# DOCUMENT EXTRACT

[PATCH v5 4/4] drm/amdgpu: track bo memory stats at runtime

Tue Oct 22 07:43:24 UTC 2024

Am 18.10.24 um 15:33 schrieb Yunxiang Li:
> Before, every time fdinfo is queried we try to lock all the BOs in the
> VM and calculate memory usage from scratch. This works okay if the
> fdinfo is rarely read and the VMs don't have a ton of BOs. If either of
> these conditions is not true, we get a massive performance hit.
>
> In this new revision, we track the BOs as they change states. This way
> when the fdinfo is queried we only need to take the status lock and copy
> out the usage stats with minimal impact to the runtime performance.
>
> Signed-off-by: Yunxiang Li <Yunxiang.Li at amd.com>
> ---
>   drivers/gpu/drm/amd/amdgpu/amdgpu_dma_buf.c |  14 +-
>   drivers/gpu/drm/amd/amdgpu/amdgpu_fdinfo.c  |  11 +-
>   drivers/gpu/drm/amd/amdgpu/amdgpu_object.c  |  82 +-------
>   drivers/gpu/drm/amd/amdgpu/amdgpu_object.h  |   3 -
>   drivers/gpu/drm/amd/amdgpu/amdgpu_vm.c      | 204 ++++++++++++++++++--
>   drivers/gpu/drm/amd/amdgpu/amdgpu_vm.h      |  13 +-
>   drivers/gpu/drm/amd/amdgpu/amdgpu_vm_pt.c   |   1 +
>   drivers/gpu/drm/drm_file.c                  |   8 +
>   include/drm/drm_file.h                      |   1 +
>   9 files changed, 220 insertions(+), 117 deletions(-)
>
> diff --git a/drivers/gpu/drm/amd/amdgpu/amdgpu_dma_buf.c b/drivers/gpu/drm/amd/amdgpu/amdgpu_dma_buf.c
> index b144404902255..1d8a0ff3c8604 100644
> --- a/drivers/gpu/drm/amd/amdgpu/amdgpu_dma_buf.c
> +++ b/drivers/gpu/drm/amd/amdgpu/amdgpu_dma_buf.c
> @@ -36,6 +36,7 @@
>   #include "amdgpu_gem.h"
>   #include "amdgpu_dma_buf.h"
>   #include "amdgpu_xgmi.h"
> +#include "amdgpu_vm.h"
>   #include <drm/amdgpu_drm.h>
>   #include <drm/ttm/ttm_tt.h>
>   #include <linux/dma-buf.h>
> @@ -190,6 +191,13 @@ static void amdgpu_dma_buf_unmap(struct dma_buf_attachment *attach,
>   	}
>   }
>   
> +static void amdgpu_dma_buf_release(struct dma_buf *buf)

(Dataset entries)

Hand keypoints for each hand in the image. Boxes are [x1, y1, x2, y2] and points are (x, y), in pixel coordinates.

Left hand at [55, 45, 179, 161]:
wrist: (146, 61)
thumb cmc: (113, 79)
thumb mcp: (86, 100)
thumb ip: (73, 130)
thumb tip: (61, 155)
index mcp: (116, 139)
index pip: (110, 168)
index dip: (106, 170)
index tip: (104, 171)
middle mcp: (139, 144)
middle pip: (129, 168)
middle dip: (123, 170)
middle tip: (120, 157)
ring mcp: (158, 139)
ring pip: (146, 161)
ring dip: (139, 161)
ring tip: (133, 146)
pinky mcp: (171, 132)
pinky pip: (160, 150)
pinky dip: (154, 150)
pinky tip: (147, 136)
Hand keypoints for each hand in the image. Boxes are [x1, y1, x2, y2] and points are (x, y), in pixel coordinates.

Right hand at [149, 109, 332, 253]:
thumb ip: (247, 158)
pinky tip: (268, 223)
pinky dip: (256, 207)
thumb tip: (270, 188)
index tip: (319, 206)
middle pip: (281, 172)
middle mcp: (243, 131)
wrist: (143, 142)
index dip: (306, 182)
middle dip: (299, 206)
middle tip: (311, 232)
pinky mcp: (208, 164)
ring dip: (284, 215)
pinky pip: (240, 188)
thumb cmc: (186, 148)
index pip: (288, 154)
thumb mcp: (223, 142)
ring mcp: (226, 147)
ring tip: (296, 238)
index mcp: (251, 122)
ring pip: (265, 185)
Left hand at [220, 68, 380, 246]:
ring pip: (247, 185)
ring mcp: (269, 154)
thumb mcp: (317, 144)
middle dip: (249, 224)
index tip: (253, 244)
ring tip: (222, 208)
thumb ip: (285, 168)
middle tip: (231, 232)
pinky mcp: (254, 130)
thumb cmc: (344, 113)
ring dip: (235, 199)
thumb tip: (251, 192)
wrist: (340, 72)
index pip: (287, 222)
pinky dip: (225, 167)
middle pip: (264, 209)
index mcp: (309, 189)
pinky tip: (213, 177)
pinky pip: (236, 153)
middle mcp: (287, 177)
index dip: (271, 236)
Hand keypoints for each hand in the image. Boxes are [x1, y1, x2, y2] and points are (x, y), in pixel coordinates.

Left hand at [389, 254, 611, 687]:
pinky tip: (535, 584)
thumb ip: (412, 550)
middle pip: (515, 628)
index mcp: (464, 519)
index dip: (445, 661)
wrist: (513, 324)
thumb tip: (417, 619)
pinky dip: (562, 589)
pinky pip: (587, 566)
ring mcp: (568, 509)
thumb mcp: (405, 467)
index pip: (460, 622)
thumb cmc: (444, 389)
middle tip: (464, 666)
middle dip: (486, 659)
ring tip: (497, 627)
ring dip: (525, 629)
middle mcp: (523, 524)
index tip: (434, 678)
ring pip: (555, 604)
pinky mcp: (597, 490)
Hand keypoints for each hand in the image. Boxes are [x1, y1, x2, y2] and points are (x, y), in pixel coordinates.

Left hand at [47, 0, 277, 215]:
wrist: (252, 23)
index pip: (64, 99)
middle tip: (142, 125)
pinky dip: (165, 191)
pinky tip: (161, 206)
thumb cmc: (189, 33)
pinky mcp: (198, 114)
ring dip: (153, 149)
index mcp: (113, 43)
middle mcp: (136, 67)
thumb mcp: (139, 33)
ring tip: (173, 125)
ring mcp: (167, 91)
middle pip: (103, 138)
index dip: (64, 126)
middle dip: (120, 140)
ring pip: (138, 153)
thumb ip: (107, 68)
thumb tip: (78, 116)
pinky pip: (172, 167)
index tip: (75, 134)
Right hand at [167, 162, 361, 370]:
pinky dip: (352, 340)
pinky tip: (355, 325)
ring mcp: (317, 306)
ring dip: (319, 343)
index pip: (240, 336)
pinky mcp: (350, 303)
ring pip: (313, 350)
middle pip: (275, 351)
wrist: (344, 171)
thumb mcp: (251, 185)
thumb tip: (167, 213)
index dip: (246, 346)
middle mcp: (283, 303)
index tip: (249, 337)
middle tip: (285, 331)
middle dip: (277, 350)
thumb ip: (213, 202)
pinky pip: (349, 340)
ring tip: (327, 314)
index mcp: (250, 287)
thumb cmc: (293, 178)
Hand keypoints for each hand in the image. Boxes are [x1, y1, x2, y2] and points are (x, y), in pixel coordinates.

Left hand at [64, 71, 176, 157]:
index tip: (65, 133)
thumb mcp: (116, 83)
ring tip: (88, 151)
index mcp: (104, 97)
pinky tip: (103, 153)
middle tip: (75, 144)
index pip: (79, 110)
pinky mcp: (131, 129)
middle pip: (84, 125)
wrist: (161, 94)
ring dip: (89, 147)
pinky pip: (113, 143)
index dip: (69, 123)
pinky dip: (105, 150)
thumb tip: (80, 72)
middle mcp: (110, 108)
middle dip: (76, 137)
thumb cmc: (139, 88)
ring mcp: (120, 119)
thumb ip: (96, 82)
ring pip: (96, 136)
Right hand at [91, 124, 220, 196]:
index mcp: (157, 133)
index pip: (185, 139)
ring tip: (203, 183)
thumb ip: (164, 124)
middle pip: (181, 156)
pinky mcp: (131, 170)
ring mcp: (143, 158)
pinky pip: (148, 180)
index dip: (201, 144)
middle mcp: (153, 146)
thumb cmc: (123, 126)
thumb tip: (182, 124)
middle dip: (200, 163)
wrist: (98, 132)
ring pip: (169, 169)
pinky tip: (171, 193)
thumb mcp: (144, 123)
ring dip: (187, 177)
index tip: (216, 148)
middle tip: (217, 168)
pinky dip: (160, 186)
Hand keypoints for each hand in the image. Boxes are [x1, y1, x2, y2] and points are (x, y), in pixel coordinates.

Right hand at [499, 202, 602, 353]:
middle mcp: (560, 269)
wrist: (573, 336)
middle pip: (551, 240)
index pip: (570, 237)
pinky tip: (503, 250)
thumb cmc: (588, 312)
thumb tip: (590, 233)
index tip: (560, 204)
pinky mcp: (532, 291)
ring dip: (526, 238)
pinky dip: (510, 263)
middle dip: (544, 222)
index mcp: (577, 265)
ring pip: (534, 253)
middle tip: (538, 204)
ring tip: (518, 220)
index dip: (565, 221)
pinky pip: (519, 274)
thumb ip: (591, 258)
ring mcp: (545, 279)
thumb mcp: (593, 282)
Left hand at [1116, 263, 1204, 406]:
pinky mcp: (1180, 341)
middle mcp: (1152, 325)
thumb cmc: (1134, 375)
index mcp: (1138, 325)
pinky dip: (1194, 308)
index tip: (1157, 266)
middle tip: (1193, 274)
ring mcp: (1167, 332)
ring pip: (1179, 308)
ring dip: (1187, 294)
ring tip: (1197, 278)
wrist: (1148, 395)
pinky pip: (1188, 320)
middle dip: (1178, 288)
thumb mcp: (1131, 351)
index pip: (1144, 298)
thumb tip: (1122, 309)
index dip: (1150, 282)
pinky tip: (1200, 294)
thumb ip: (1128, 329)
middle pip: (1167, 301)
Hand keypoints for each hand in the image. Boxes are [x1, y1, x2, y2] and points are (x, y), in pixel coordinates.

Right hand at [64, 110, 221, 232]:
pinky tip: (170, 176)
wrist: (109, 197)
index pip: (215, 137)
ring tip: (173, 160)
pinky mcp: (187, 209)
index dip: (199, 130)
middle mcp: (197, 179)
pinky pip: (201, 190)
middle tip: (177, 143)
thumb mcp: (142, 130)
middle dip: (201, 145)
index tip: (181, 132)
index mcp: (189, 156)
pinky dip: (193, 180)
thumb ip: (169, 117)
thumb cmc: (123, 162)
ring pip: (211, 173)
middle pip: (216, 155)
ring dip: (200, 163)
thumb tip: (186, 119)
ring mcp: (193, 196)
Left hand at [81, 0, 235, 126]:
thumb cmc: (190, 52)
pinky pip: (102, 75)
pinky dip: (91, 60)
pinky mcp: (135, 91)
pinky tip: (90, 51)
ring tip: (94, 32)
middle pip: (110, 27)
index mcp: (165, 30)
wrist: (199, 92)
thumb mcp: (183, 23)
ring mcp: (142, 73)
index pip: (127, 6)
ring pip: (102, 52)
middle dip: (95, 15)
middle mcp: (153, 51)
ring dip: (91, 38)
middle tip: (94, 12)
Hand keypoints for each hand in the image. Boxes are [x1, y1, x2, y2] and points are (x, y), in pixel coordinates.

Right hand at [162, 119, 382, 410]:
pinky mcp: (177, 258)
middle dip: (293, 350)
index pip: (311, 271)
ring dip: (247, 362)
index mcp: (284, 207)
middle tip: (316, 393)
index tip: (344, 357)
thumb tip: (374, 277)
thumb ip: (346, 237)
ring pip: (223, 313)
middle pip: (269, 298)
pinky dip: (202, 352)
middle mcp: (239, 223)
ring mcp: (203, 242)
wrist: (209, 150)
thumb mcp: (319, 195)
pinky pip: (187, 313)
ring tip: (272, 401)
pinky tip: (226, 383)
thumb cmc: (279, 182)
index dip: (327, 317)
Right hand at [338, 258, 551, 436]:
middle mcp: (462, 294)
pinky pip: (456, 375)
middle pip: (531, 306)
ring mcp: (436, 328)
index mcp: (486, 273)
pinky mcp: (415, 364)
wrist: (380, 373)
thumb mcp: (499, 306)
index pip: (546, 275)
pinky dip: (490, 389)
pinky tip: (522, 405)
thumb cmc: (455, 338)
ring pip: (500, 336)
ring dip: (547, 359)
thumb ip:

# INSTRUCTIONS
1) In the amdgpu patch, how many files are changed, and how many insertions and deletions are there?
2) Reproduce the amdgpu patch word for word from "Tue Oct 22 07:43:24" to "the runtime performance.".

# ANSWERS FOR EACH ITEM
1) Nine files are changed, with 220 insertions and 117 deletions.

2)
Tue Oct 22 07:43:24 UTC 2024

Am 18.10.24 um 15:33 schrieb Yunxiang Li:
> Before, every time fdinfo is queried we try to lock all the BOs in the
> VM and calculate memory usage from scratch. This works okay if the
> fdinfo is rarely read and the VMs don't have a ton of BOs. If either of
> these conditions is not true, we get a massive performance hit.
>
> In this new revision, we track the BOs as they change states. This way
> when the fdinfo is queried we only need to take the status lock and copy
> out the usage stats with minimal impact to the runtime performance.